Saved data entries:
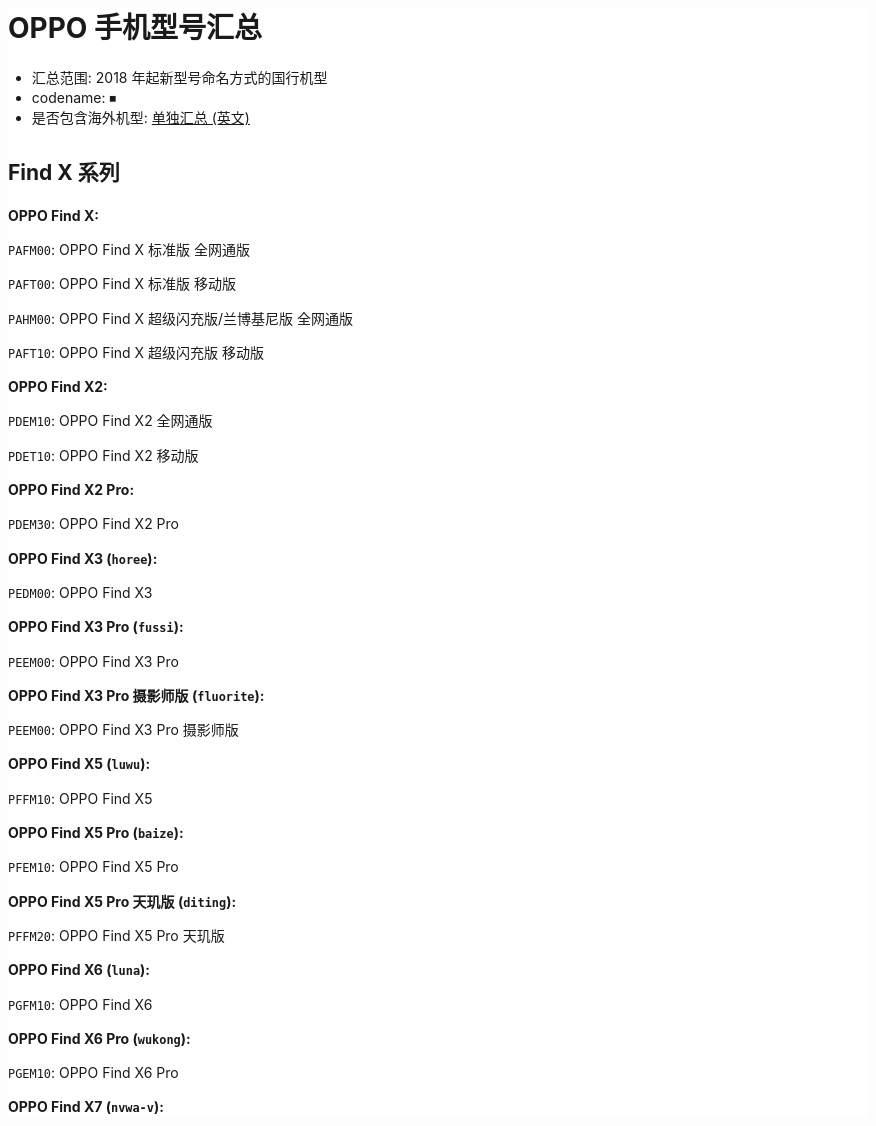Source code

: # OPPO 手机型号汇总

- 汇总范围: 2018 年起新型号命名方式的国行机型
- codename: ⏹
- 是否包含海外机型: [单独汇总 (英文)](/brands/oppo_global_en.md)

## Find X 系列

**OPPO Find X:**

`PAFM00`: OPPO Find X 标准版 全网通版

`PAFT00`: OPPO Find X 标准版 移动版

`PAHM00`: OPPO Find X 超级闪充版/兰博基尼版 全网通版

`PAFT10`: OPPO Find X 超级闪充版 移动版

**OPPO Find X2:**

`PDEM10`: OPPO Find X2 全网通版

`PDET10`: OPPO Find X2 移动版

**OPPO Find X2 Pro:**

`PDEM30`: OPPO Find X2 Pro

**OPPO Find X3 (`horee`):**

`PEDM00`: OPPO Find X3

**OPPO Find X3 Pro (`fussi`):**

`PEEM00`: OPPO Find X3 Pro

**OPPO Find X3 Pro 摄影师版 (`fluorite`):**

`PEEM00`: OPPO Find X3 Pro 摄影师版

**OPPO Find X5 (`luwu`):**

`PFFM10`: OPPO Find X5

**OPPO Find X5 Pro (`baize`):**

`PFEM10`: OPPO Find X5 Pro

**OPPO Find X5 Pro 天玑版 (`diting`):**

`PFFM20`: OPPO Find X5 Pro 天玑版

**OPPO Find X6 (`luna`):**

`PGFM10`: OPPO Find X6

**OPPO Find X6 Pro (`wukong`):**

`PGEM10`: OPPO Find X6 Pro

**OPPO Find X7 (`nvwa-v`):**
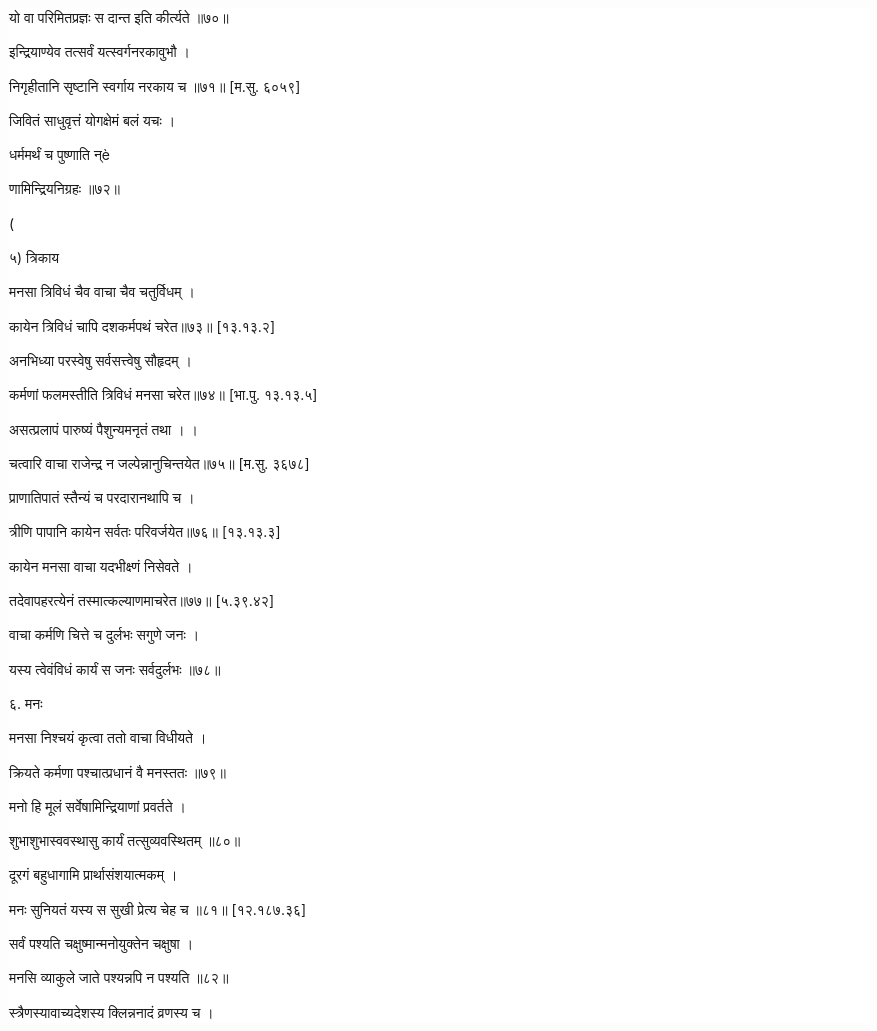 यो वा परिमितप्रज्ञः स दान्त इति कीर्त्यते ॥७०॥

इन्द्रियाण्येव तत्सर्वं यत्स्वर्गनरकावुभौ ।

निगृहीतानि सृष्टानि स्वर्गाय नरकाय च ॥७१॥ \[म.सु. ६०५९\]

जिवितं साधुवृत्तं योगक्षेमं बलं यचः ।

धर्ममर्थं च पुष्णाति न्è

णामिन्द्रियनिग्रहः ॥७२॥



(

५) त्रिकाय



मनसा त्रिविधं चैव वाचा चैव चतुर्विधम् ।

कायेन त्रिविधं चापि दशकर्मपथं चरेत॥७३॥ \[१३.१३.२\]

अनभिध्या परस्वेषु सर्वसत्त्वेषु सौहृदम् ।

कर्मणां फलमस्तीति त्रिविधं मनसा चरेत॥७४॥ \[भा.पु. १३.१३.५\]

असत्प्रलापं पारुष्यं पैशुन्यमनृतं तथा । ।

चत्वारि वाचा राजेन्द्र न जल्पेन्नानुचिन्तयेत॥७५॥ \[म.सु. ३६७८\]

प्राणातिपातं स्तैन्यं च परदारानथापि च ।

त्रीणि पापानि कायेन सर्वतः परिवर्जयेत॥७६॥ \[१३.१३.३\]

कायेन मनसा वाचा यदभीक्ष्णं निसेवते ।

तदेवापहरत्येनं तस्मात्कल्याणमाचरेत॥७७॥ \[५.३९.४२\]

वाचा कर्मणि चित्ते च दुर्लभः सगुणे जनः ।

यस्य त्वेवंविधं कार्यं स जनः सर्वदुर्लभः ॥७८॥



६. मनः



मनसा निश्चयं कृत्वा ततो वाचा विधीयते ।

क्रियते कर्मणा पश्चात्प्रधानं वै मनस्ततः ॥७९॥

मनो हि मूलं सर्वेषामिन्द्रियाणां प्रवर्तते ।

शुभाशुभास्ववस्थासु कार्यं तत्सुव्यवस्थितम् ॥८०॥

दूरगं बहुधागामि प्रार्थासंशयात्मकम् ।

मनः सुनियतं यस्य स सुखी प्रेत्य चेह च ॥८१॥ \[१२.१८७.३६\]

सर्वं पश्यति चक्षुष्मान्मनोयुक्तेन चक्षुषा ।

मनसि व्याकुले जाते पश्यन्नपि न पश्यति ॥८२॥

स्त्रैणस्यावाच्यदेशस्य क्लिन्ननादं व्रणस्य च ।

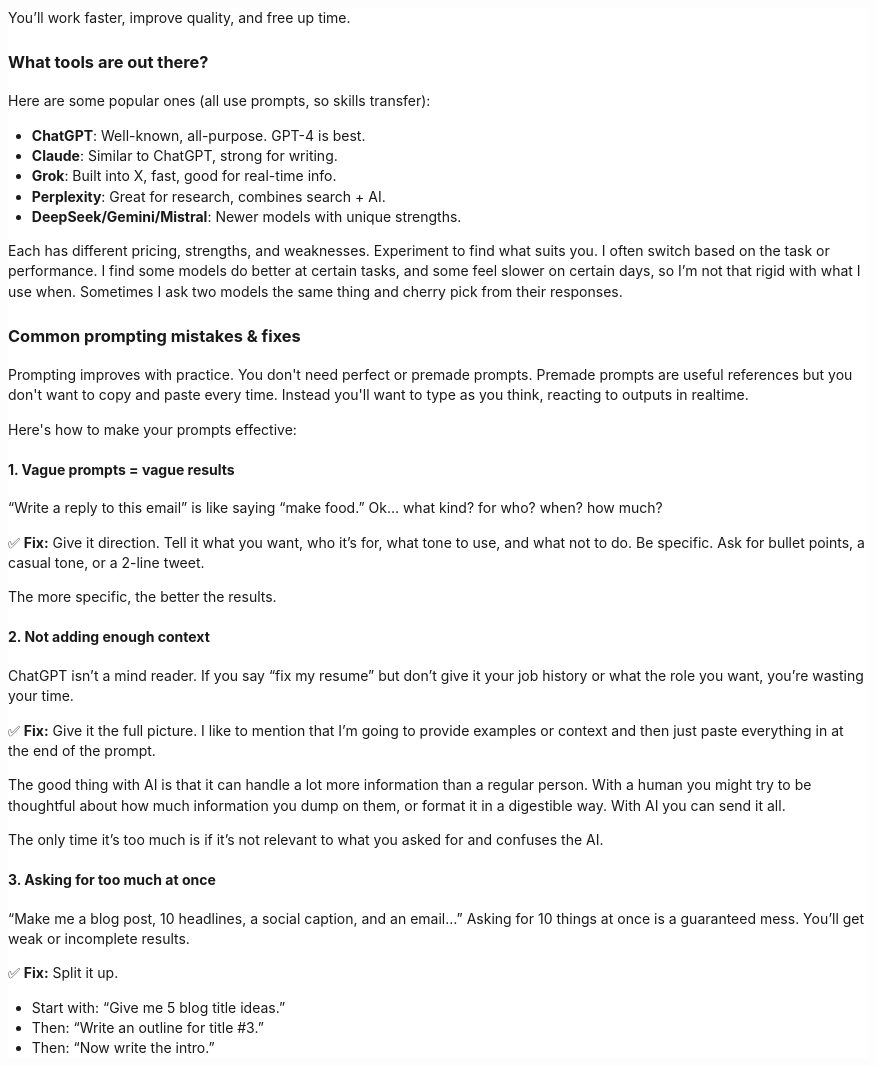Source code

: You’ll work faster, improve quality, and free up time.

### What tools are out there?

Here are some popular ones (all use prompts, so skills transfer):

- **ChatGPT**: Well-known, all-purpose. GPT-4 is best.
- **Claude**: Similar to ChatGPT, strong for writing.
- **Grok**: Built into X, fast, good for real-time info.
- **Perplexity**: Great for research, combines search + AI.
- **DeepSeek/Gemini/Mistral**: Newer models with unique strengths.

Each has different pricing, strengths, and weaknesses. Experiment to find what suits you. I often switch based on the task or performance. I find some models do better at certain tasks, and some feel slower on certain days, so I’m not that rigid with what I use when. Sometimes I ask two models the same thing and cherry pick from their responses.

### Common prompting mistakes & fixes

Prompting improves with practice. You don't need perfect or premade prompts. Premade prompts are useful references but you don't want to copy and paste every time. Instead you'll want to type as you think, reacting to outputs in realtime.

Here's how to make your prompts effective:

#### 1. Vague prompts = vague results

“Write a reply to this email” is like saying “make food.” Ok… what kind? for who? when? how much?

✅ **Fix:** Give it direction. Tell it what you want, who it’s for, what tone to use, and what not to do. Be specific. Ask for bullet points, a casual tone, or a 2-line tweet.

The more specific, the better the results.

#### 2. Not adding enough context

ChatGPT isn’t a mind reader. If you say “fix my resume” but don’t give it your job history or what the role you want, you’re wasting your time.

✅ **Fix:** Give it the full picture. I like to mention that I’m going to provide examples or context and then just paste everything in at the end of the prompt.

The good thing with AI is that it can handle a lot more information than a regular person. With a human you might try to be thoughtful about how much information you dump on them, or format it in a digestible way. With AI you can send it all.

The only time it’s too much is if it’s not relevant to what you asked for and confuses the AI.

#### 3. Asking for too much at once

“Make me a blog post, 10 headlines, a social caption, and an email…” Asking for 10 things at once is a guaranteed mess. You’ll get weak or incomplete results.

✅ **Fix:** Split it up.

- Start with: “Give me 5 blog title ideas.”
- Then: “Write an outline for title #3.”
- Then: “Now write the intro.”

- The task
Scan the lines above, and whenever one holds the string "strengths", copy it.

- Answer to this problem
- **DeepSeek/Gemini/Mistral**: Newer models with unique strengths.
Each has different pricing, strengths, and weaknesses. Experiment to find what suits you. I often switch based on the task or performance. I find some models do better at certain tasks, and some feel slower on certain days, so I’m not that rigid with what I use when. Sometimes I ask two models the same thing and cherry pick from their responses.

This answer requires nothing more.